Requirements, Responsibilities and Risks of a Singapore Company Director
This article outlines the key information of being a Singapore Company Director and the Responsibilities and Risks of being appointed as one. Requirements of a Director A director is the person in charge of managing the affairs of the company. He/She must make decisions objectively and in the best interests of the company. Every company must have at least 1 director who is locally resident in Singapore. Here are the basic requirements for a company director. He/She must be:
At least 18 years old;
Of full legal capacity;
A Singapore Citizen, Singapore Permanent Resident or EntrePass holder.
A director may also be an Employment Pass (EP) holder. However, an EP holder wishing to become the director of a local company must first get a Letter of Consent (LOC) from the Ministry of Manpower
Cannot be disqualified from acting as a director of a company e.g. an undischarged bankrupt.
Responsibilities and risks of a Director Statutory Duties The various statutory duties imposed on directors pursuant to the Companies’ Act are:
Duty to act honestly and with reasonable diligence (s 157(1));
Duty not to make improper use of his/her position as an officer or agent of the company or any information obtained by virtue of his/her office to gain advantage for himself/herself (either directly or indirectly) or to cause detriment to the company (s 157(2)) ;
Duty to disclose potential conflicts of interest in transactions or due to holding of office or ownership of property (s 156(1), (5));
Duty not to make unauthorised grants of financial assistance to directors (s 162(1));
Duty not to make unauthorised grants of financial assistance to director-related companies (s 163(1));
Duty to arrange for and hold annual general meeting (s 175(1));
Duty to keep minutes (s 188);
Duty to keep accounting records and books (s 199(1));
Duty to file annual returns (s 197(1));
Duty not to engage in wrongful or reckless trading (s 339(3));
Duty not to engage in fraudulent trading (s 340(1)).

### Exercise
In the article on company directors, reproduce everything from "Requirements, Responsibilities and" down to "or EntrePass holder.", switching each "Singapore" to "Hong Kong".

### Given information
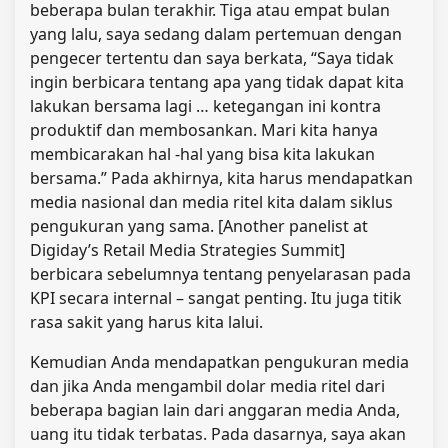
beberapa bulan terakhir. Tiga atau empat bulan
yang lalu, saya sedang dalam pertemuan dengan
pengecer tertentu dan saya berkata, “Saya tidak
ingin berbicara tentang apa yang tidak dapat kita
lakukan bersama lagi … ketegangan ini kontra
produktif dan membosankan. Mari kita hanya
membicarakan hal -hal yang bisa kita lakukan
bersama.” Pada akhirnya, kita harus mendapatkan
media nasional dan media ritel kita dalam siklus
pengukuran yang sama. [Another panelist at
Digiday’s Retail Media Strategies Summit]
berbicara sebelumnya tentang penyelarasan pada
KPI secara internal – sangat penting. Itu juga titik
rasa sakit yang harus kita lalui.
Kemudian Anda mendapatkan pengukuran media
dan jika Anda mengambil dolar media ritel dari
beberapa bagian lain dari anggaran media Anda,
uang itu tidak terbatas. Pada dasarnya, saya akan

...

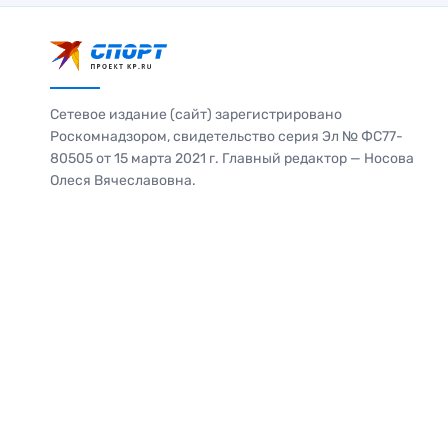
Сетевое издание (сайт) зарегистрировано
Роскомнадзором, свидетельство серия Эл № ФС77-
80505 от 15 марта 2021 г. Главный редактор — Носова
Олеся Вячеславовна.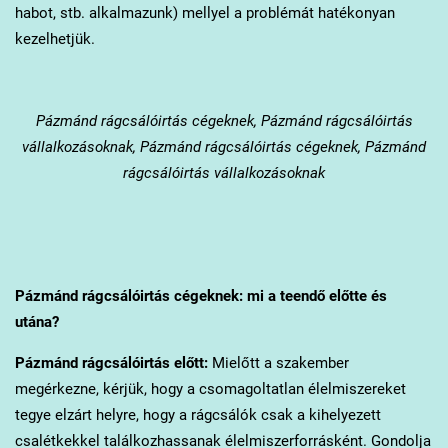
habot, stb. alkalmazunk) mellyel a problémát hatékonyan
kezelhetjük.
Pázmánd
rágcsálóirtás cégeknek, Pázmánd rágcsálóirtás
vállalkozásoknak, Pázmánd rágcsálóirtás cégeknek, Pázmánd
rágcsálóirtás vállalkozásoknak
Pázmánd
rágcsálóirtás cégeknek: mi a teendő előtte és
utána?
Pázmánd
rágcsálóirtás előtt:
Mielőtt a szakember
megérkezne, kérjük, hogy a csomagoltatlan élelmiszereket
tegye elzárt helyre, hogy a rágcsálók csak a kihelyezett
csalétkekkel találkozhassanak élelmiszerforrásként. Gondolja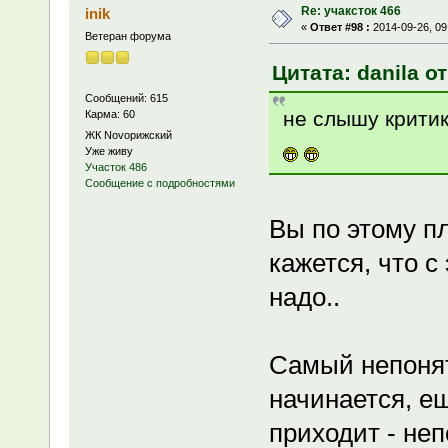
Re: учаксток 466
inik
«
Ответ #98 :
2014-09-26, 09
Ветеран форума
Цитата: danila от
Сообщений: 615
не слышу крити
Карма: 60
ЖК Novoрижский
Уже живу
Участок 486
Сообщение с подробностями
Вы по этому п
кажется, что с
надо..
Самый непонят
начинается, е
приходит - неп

### Solution
Requirements, Responsibilities and Risks of a Hong Kong Company Director
This article outlines the key information of being a Hong Kong Company Director and the Responsibilities and Risks of being appointed as one. Requirements of a Director A director is the person in charge of managing the affairs of the company. He/She must make decisions objectively and in the best interests of the company. Every company must have at least 1 director who is locally resident in Hong Kong. Here are the basic requirements for a company director. He/She must be:
At least 18 years old;
Of full legal capacity;
A Hong Kong Citizen, Hong Kong Permanent Resident or EntrePass holder.